Wigmore concludes that “the principle of parties’ disqualification would have been the direct root of the disqualification by interest in general.” 2 Wigmore, p. 680. “[A]fter Coke’s time and probably under the influence of his utterances, the rule for a party was extended by analogy to interested persons in general.” Pp. 682-683. Coke listed a number of disqualifications: if the witness “becometh infamous, ... Or if the witnesse be an infidell, or of non-sane memory, or not of discretion, or a partie interested, or the like.” I Coke Upon Littleton, 6. b.
There Blackstone stated the then-settled common-law rule to be that “[a] 11 witnesses, of whatever religion or country, that have the use of their reason, are to be received and examined, except such as are infamous, or such as are interested in the event of the cause.”
By the Act of February 25, 1784, the Georgia Legislature provided that the common laws of England should remain in force in Georgia, “so far as they are not contrary to the constitution, laws, and form of government now established in this State.” Prince’s Digest (1837), p. 570. Section 3772 of the Code of 1863, which codified the statutory and decisional law of the State, stated: “Witnesses are incompetent . . . Who are interested in the event of the suit.”
The history of the transition in one American jurisdiction is traced in Thayer, A Chapter of Legal History in Massachusetts, 9 Harv.
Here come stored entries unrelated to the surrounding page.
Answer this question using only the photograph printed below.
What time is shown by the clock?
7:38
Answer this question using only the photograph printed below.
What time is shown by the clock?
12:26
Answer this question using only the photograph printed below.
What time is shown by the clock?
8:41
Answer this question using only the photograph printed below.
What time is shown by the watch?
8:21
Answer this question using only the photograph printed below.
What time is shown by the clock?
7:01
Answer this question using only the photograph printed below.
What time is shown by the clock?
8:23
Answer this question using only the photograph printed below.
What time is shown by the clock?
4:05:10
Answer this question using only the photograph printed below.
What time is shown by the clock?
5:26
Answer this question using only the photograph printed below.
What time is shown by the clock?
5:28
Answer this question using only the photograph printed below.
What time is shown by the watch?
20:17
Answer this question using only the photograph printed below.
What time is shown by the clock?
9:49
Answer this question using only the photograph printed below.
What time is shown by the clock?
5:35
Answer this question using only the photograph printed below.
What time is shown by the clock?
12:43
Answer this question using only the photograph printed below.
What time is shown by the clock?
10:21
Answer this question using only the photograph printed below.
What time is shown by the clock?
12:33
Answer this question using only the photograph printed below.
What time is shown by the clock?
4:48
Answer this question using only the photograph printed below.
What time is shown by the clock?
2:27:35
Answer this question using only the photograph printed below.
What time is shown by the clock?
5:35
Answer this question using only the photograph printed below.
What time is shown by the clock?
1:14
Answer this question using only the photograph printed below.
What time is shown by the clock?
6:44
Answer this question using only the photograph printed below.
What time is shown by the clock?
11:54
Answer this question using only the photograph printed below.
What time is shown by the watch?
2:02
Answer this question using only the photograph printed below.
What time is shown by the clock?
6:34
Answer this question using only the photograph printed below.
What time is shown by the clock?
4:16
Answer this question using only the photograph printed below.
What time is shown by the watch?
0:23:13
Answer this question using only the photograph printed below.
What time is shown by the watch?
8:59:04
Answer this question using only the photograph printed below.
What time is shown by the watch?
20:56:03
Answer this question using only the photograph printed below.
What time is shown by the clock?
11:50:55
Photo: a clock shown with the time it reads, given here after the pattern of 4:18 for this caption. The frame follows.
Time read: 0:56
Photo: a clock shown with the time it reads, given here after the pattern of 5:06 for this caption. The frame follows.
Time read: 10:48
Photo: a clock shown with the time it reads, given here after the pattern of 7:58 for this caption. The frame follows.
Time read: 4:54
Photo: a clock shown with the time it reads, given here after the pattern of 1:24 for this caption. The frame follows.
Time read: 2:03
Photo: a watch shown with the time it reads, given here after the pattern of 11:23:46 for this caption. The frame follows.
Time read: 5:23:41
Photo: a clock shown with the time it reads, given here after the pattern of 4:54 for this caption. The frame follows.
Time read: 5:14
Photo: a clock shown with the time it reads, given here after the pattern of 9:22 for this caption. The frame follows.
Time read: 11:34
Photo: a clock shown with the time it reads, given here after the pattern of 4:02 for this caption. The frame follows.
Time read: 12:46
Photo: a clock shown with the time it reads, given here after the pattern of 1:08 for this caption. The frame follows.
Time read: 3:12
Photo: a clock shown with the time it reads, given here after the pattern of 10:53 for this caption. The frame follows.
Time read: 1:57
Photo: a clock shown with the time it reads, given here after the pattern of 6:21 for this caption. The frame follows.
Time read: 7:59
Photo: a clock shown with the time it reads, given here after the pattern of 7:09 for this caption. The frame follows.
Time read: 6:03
L. Rev. 1. The first American statute removing the disability of interested nonparty witnesses seems to have been Michigan’s in 1846, and Connecticut was first to abolish the general incapacity of parties in 1849. The Field reforms in New York State were influential in leading other American jurisdictions to discard the incapacity of both witnesses and parties in civil cases. For an account of the development in the United States, see 2 Wigmore, pp. 686-695.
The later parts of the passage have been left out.